A new report released today by the Insurance Council of Australia (ICA) estimates that Australian Governments will need to invest $30 billion in large scale coastal protection and adaptation projects over the next 50 years, as climate change makes coastal communities, property, and infrastructure increasingly vulnerable.
Climate change is driving rising sea levels and exacerbating coastal hazards known as ‘actions of the sea’ such as tidal inundation, coastal and estuarine inundation, coastal erosion, and shoreline movement.
The report, prepared for the ICA by Baird Australia, has found that as these events increase in frequency and intensity, a growing number of exposed properties in Australia will become uninhabitable.
The June 2016 storm that eroded the beach and private land on Sydney’s Northern Beaches is a stark example of this phenomena, with the almost completed mitigating infrastructure costing the local government and homeowners an estimated $25 million.

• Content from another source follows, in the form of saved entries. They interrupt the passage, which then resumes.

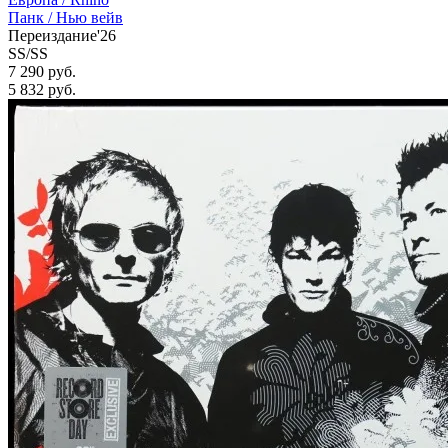
Панк / Нью вейв
Переиздание'26
SS/SS
7 290 руб.
5 832
руб.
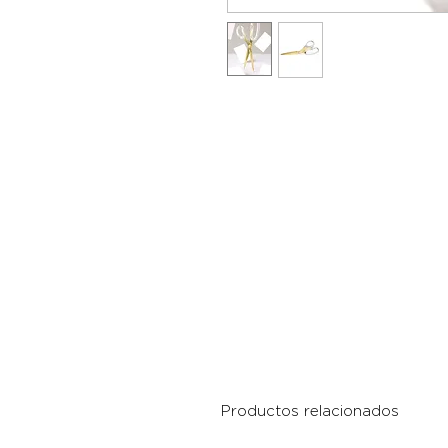
Productos relacionados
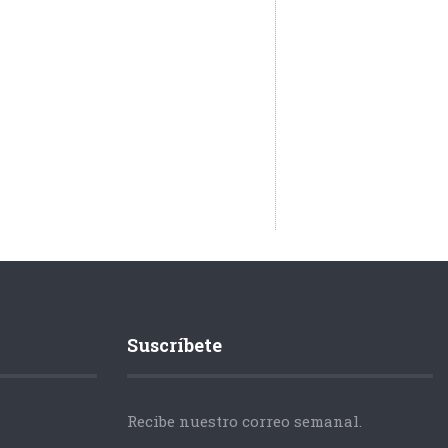
Suscríbete
Recibe nuestro correo semanal.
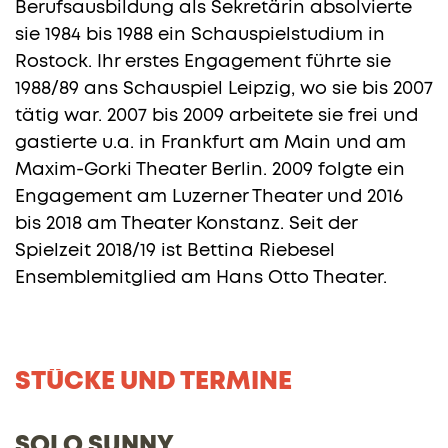
Berufsausbildung als Sekretärin absolvierte
sie 1984 bis 1988 ein Schauspielstudium in
Rostock. Ihr erstes Engagement führte sie
1988/89 ans Schauspiel Leipzig, wo sie bis 2007
tätig war. 2007 bis 2009 arbeitete sie frei und
gastierte u.a. in Frankfurt am Main und am
Maxim-Gorki Theater Berlin. 2009 folgte ein
Engagement am Luzerner Theater und 2016
bis 2018 am Theater Konstanz. Seit der
Spielzeit 2018/19 ist Bettina Riebesel
Ensemblemitglied am Hans Otto Theater.
STÜCKE UND TERMINE
SOLO SUNNY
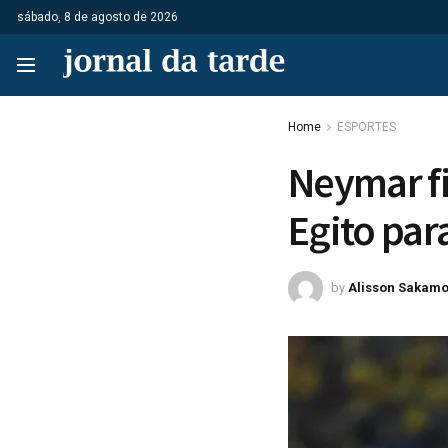
sábado, 8 de agosto de 2026
Home
ESPORTES
Neymar fi
Egito par
by
Alisson Sakamo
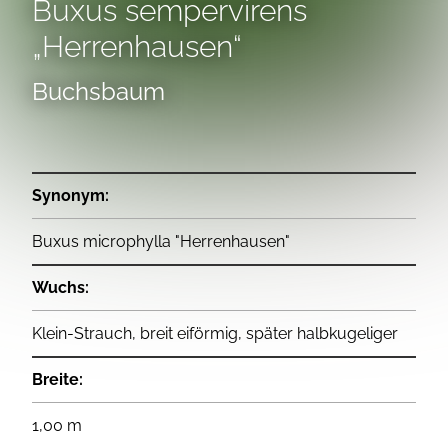
Buxus sempervirens
„Herrenhausen“
Buchsbaum
Synonym:
Buxus microphylla "Herrenhausen"
Wuchs:
Klein-Strauch, breit eiförmig, später halbkugeliger
Breite:
1,00 m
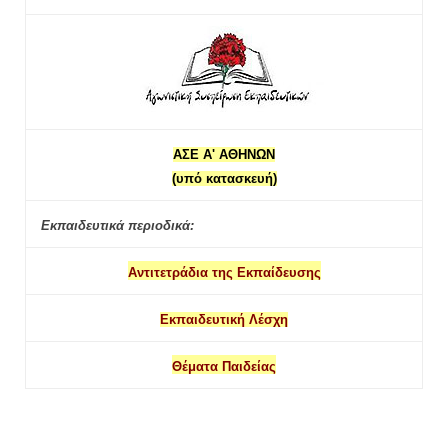
ΑΣΕ Α' ΑΘΗΝΩΝ
(υπό κατασκευή)
Εκπαιδευτικά περιοδικά:
Αντιτετράδια της Εκπαίδευσης
Εκπαιδευτική Λέσχη
Θέματα Παιδείας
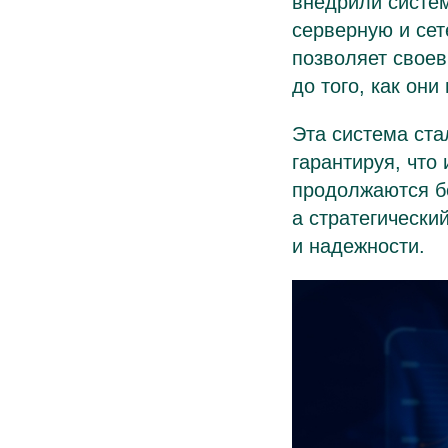
внедрили систем
серверную и сет
позволяет свое
до того, как он
Эта система ст
гарантируя, что
продолжаются бе
а стратегически
и надежности.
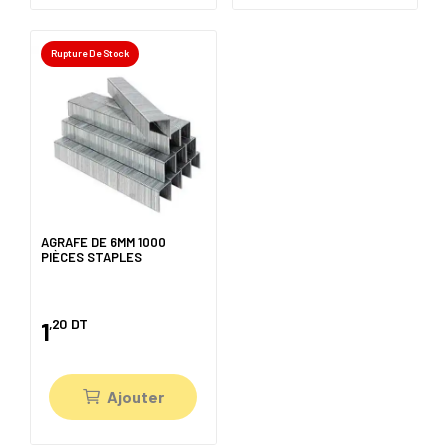
Rupture De Stock
AGRAFE DE 6MM 1000
PIÈCES STAPLES
,20
DT
1
Ajouter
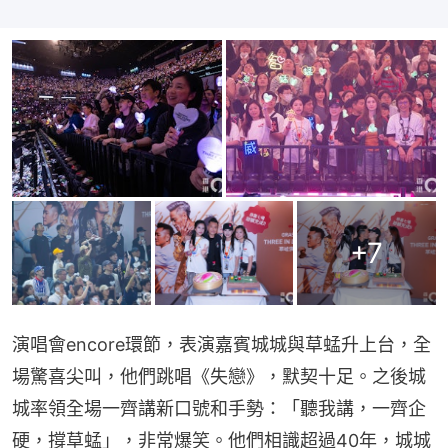
+
7
演唱會encore環節，表演嘉賓城城與草蜢升上台，全
場驚喜尖叫，他們跳唱《失戀》，默契十足。之後城
城率領全場一齊講新口號和手勢：「聽我講，一齊企
硬，撐草蜢」，非常爆笑。他們相識超過40年，城城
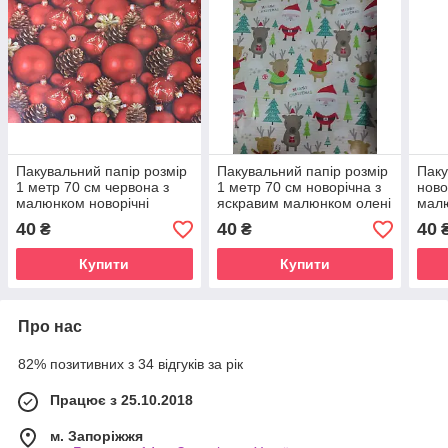
Пакувальний папір розмір
Пакувальний папір розмір
Паку
1 метр 70 см червона з
1 метр 70 см новорічна з
ново
малюнком новорічні
яскравим малюнком олені
малю
іграшки шишки 1 шт
1 шт
70 с
40
40
40
₴
₴
Купити
Купити
Про нас
82% позитивних з 34 відгуків за рік
Працює з 25.10.2018
м. Запоріжжя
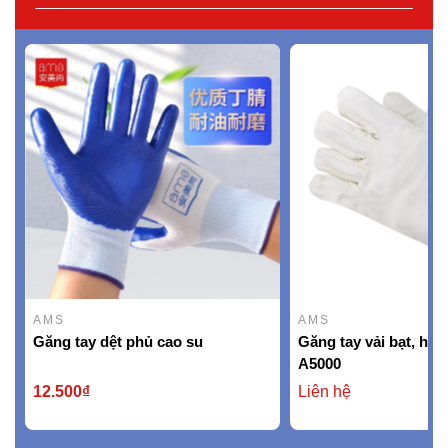
AMS
AMS
Găng tay dệt phủ cao su
Găng tay vải bạt, hi
A5000
12.500₫
Liên hệ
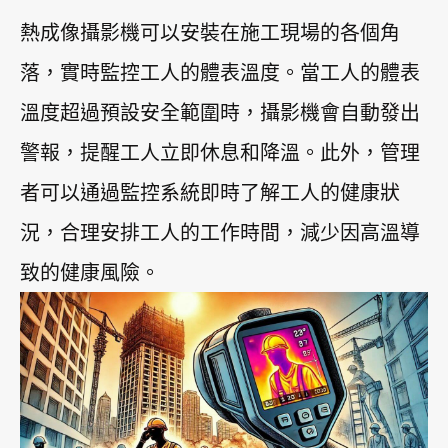
熱成像攝影機可以安裝在施工現場的各個角
落，實時監控工人的體表溫度。當工人的體表
溫度超過預設安全範圍時，攝影機會自動發出
警報，提醒工人立即休息和降溫。此外，管理
者可以通過監控系統即時了解工人的健康狀
況，合理安排工人的工作時間，減少因高溫導
致的健康風險。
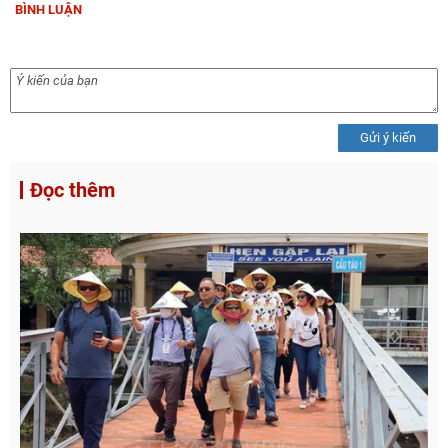
BÌNH LUẬN
Gửi ý kiến
Đọc thêm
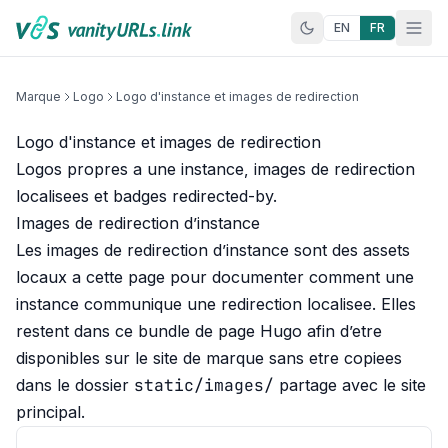
Aller au contenu
EN
FR
Marque
Logo
Logo d'instance et images de redirection
Logo d'instance et images de redirection
Logos propres a une instance, images de redirection
localisees et badges redirected-by.
Images de redirection d’instance
Les images de redirection d’instance sont des assets
locaux a cette page pour documenter comment une
instance communique une redirection localisee. Elles
restent dans ce bundle de page Hugo afin d’etre
disponibles sur le site de marque sans etre copiees
static/images/
dans le dossier
partage avec le site
principal.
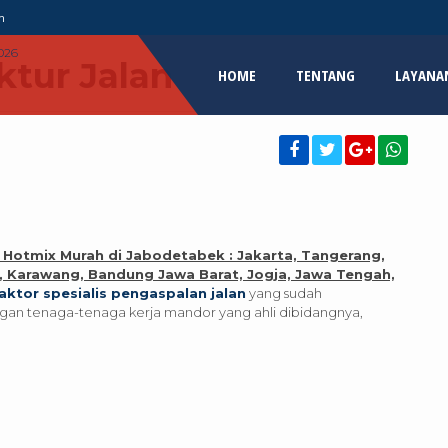
m
ktur Jalan
HOME
TENTANG
LAYANA
n Hotmix Murah di Jabodetabek : Jakarta, Tangerang,
g, Karawang, Bandung Jawa Barat, Jogja, Jawa Tengah,
aktor spesialis pengaspalan jalan
yang sudah
an tenaga-tenaga kerja mandor yang ahli dibidangnya,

The estimated $30 billion investment in large scale coastal protection and adaptation projects over the next 50 years represents just 1.2 per cent of the average yearly infrastructure spending by all local, state and federal governments.
The report finds that with this modest investment significant returns can be realised through avoided damage and financial loss for individuals and avoided community economic loss due to disruption.
According to ICA, this report recommends urgent action by federal and state governments to build a coastal hazard information database to measure and monitor actions of the sea as sea levels rise.